8 & $20 Recipe: Lamb Chops and Shiraz

A quick pan sauce of late-season tomatoes and vinegar adds bold flavor
Jennifer Fiedler
Posted: September 27, 2011

Eight ingredients. That's all it takes to make an entire meal from scratch. Add in a good bottle of wine for less than $20, and you've got a weeknight feast for family or friends. That's the philosophy behind our "8 & $20" feature. We hope it adds pleasure to your table.

Lamb chops are an ideal weekday sort of fare: quick cooking and flavorful. Rib chops, while delicious, can seem a bit festive (and pricey) for any old Tuesday, though. Choose loin chops instead for something with a less of a ta-da, jazz-hands finish, especially if you are going to smother them in a big pan sauce such as the one detailed below. Here, late-season tomatoes are quickly cooked with sweet shallots for a rustic texture, then finished with a hit of vinegar. A grain salad made of farro, a relative of wheat, makes a hearty and non-fussy side.
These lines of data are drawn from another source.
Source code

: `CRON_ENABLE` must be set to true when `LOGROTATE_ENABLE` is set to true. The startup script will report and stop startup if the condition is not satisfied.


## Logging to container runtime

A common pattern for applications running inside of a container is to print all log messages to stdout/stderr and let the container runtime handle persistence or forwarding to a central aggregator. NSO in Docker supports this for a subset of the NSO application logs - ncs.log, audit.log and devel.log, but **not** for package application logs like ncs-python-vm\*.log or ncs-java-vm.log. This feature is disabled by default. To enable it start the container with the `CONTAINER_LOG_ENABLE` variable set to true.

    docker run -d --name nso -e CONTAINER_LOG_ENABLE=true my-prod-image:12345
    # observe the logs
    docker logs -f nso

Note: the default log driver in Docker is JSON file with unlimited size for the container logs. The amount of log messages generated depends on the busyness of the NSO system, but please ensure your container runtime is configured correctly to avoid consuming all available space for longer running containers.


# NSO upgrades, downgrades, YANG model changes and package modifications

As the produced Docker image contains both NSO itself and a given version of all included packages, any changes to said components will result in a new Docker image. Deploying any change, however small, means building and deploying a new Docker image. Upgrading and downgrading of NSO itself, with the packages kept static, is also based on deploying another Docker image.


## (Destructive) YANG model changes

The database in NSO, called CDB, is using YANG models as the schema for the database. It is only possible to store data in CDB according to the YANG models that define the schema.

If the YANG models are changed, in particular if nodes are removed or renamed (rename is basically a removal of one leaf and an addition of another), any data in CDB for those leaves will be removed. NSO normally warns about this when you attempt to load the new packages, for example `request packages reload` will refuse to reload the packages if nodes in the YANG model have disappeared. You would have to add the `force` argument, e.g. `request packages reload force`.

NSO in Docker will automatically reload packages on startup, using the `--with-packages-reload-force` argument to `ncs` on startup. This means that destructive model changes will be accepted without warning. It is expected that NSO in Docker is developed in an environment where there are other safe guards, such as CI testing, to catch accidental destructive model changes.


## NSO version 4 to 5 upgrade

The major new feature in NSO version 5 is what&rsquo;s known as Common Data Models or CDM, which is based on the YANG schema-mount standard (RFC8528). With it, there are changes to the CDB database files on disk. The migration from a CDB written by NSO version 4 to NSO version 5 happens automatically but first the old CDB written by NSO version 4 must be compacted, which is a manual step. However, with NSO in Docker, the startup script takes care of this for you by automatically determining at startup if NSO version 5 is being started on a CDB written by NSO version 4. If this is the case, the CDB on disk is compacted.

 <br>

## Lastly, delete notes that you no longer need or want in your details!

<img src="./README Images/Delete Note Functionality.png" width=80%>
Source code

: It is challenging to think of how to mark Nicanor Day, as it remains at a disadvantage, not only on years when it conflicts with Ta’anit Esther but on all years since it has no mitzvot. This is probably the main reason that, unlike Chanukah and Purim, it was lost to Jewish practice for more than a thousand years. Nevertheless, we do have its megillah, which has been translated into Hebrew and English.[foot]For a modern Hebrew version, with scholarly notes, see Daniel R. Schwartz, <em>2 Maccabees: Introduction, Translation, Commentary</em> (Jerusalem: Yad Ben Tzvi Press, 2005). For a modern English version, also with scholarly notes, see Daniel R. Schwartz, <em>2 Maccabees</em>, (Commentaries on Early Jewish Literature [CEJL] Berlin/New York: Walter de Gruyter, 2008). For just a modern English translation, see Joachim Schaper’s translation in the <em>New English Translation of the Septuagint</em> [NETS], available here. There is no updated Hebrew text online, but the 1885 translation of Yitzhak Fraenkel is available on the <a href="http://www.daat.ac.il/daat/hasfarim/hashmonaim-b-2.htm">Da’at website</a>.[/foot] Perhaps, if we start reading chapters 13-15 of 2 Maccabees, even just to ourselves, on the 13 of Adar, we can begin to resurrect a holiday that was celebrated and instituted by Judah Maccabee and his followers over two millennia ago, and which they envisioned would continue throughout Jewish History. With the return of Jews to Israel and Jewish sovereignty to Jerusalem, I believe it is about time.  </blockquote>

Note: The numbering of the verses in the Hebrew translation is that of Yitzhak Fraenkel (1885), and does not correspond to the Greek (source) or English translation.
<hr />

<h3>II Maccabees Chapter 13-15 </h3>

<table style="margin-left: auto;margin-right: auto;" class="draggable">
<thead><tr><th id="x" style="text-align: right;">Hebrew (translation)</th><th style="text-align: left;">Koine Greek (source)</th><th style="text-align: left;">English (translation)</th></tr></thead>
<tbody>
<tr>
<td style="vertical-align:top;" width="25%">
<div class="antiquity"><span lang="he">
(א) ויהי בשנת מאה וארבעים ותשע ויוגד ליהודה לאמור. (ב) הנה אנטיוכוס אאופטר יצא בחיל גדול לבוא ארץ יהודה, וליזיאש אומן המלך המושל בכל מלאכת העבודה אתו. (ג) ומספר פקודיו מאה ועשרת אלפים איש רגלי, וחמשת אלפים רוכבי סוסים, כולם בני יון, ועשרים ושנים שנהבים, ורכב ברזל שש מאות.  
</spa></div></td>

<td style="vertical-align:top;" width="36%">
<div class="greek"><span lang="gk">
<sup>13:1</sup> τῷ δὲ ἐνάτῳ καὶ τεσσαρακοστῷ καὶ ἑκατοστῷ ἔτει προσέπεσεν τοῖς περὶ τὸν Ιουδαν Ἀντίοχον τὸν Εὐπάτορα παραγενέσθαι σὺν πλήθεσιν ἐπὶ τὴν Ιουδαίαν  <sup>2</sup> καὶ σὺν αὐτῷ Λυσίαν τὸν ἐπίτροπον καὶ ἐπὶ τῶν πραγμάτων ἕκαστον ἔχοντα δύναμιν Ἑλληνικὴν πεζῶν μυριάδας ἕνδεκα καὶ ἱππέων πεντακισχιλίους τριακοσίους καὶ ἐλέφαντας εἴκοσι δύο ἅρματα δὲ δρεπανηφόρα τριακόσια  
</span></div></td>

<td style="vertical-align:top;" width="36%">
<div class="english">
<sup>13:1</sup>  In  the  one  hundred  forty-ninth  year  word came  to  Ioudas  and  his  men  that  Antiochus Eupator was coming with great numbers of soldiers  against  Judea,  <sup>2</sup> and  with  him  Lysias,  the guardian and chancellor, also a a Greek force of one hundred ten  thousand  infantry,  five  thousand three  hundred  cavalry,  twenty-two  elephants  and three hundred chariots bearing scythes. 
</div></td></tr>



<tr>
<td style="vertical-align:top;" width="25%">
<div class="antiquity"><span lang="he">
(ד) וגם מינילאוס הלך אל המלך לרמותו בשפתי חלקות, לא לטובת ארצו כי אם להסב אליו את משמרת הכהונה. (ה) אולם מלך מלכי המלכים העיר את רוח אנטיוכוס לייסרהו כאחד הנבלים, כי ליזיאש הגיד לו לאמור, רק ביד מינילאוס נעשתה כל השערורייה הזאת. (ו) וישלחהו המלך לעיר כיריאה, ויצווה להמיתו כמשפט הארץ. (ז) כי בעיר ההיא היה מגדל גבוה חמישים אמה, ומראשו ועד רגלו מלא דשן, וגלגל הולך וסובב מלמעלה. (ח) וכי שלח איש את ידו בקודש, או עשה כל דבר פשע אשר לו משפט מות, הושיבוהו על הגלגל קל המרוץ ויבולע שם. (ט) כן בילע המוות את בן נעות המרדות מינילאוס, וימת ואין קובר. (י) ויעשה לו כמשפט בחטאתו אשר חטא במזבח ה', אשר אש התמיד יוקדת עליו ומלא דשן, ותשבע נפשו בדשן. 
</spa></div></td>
When thinking about a wine pairing for this dish, stay oriented on the sauce, rather than the lamb. The tomato and vinegar combo washed out a Cabernet Franc from France’s Loire Valley as well as a Pinot Noir from southern France. An Agiorgitiko from Greece with five years of age fared pretty well, with notes of smoke and spice that turned just a little too herbal with the tomatoes, but in the end a Shiraz from South Africa came out on top. Shiraz and lamb are a classic match, so on paper it seems tidy, but the key was how well the fruit-forward wine fared with the dominating flavors in the sauce.

Seared Lamb Chops with a Pan-Cooked Tomato and Vinegar Sauce


Pair with a Shiraz from South Africa such as Indaba Shiraz Western Cape 2010 (85 points, $10)


Total Time: 30 minutes

Approximate Food Cost: $34

  • 1 cup farro
  • 4 lamb loin chops (roughly 1 pound)
  • 2 shallots, diced
  • 8 plum tomatoes, chopped
  • 1/4 cup Sherry vinegar
  • 1/2 cup kalamata olives, pitted and chopped
  • 1/2 cup chopped flat-leaf parsley

1. In a medium saucepan, cook the farro in boiling salted water until tender, around 20 minutes. Strain and transfer the grains to a mixing bowl and toss with olive oil to coat. Set aside to cool.

2. While the farro is cooking, season the lamb chops with salt and pepper. Heat two tablespoons of cooking oil in a large sauté pan over high heat. Add the lamb chops. Cook until done, around 4 minutes a side for medium-rare. Remove the lamb to a plate. Drain all but 2 tablespoons of the cooking oil from the pan and lower the heat to medium. Add the shallots and cook until softened, around 1 minute, then add the chopped tomatoes and cook until the tomatoes begin to break down, around 3 minutes. Add the Sherry vinegar and continue to cook for another 2 minutes. Season to taste with salt.

3. Mix the chopped olives and parsley into the farro and season with salt. Assemble the plates with one lamb chop topped with the tomato sauce and a side of the farro salad. Serves 4.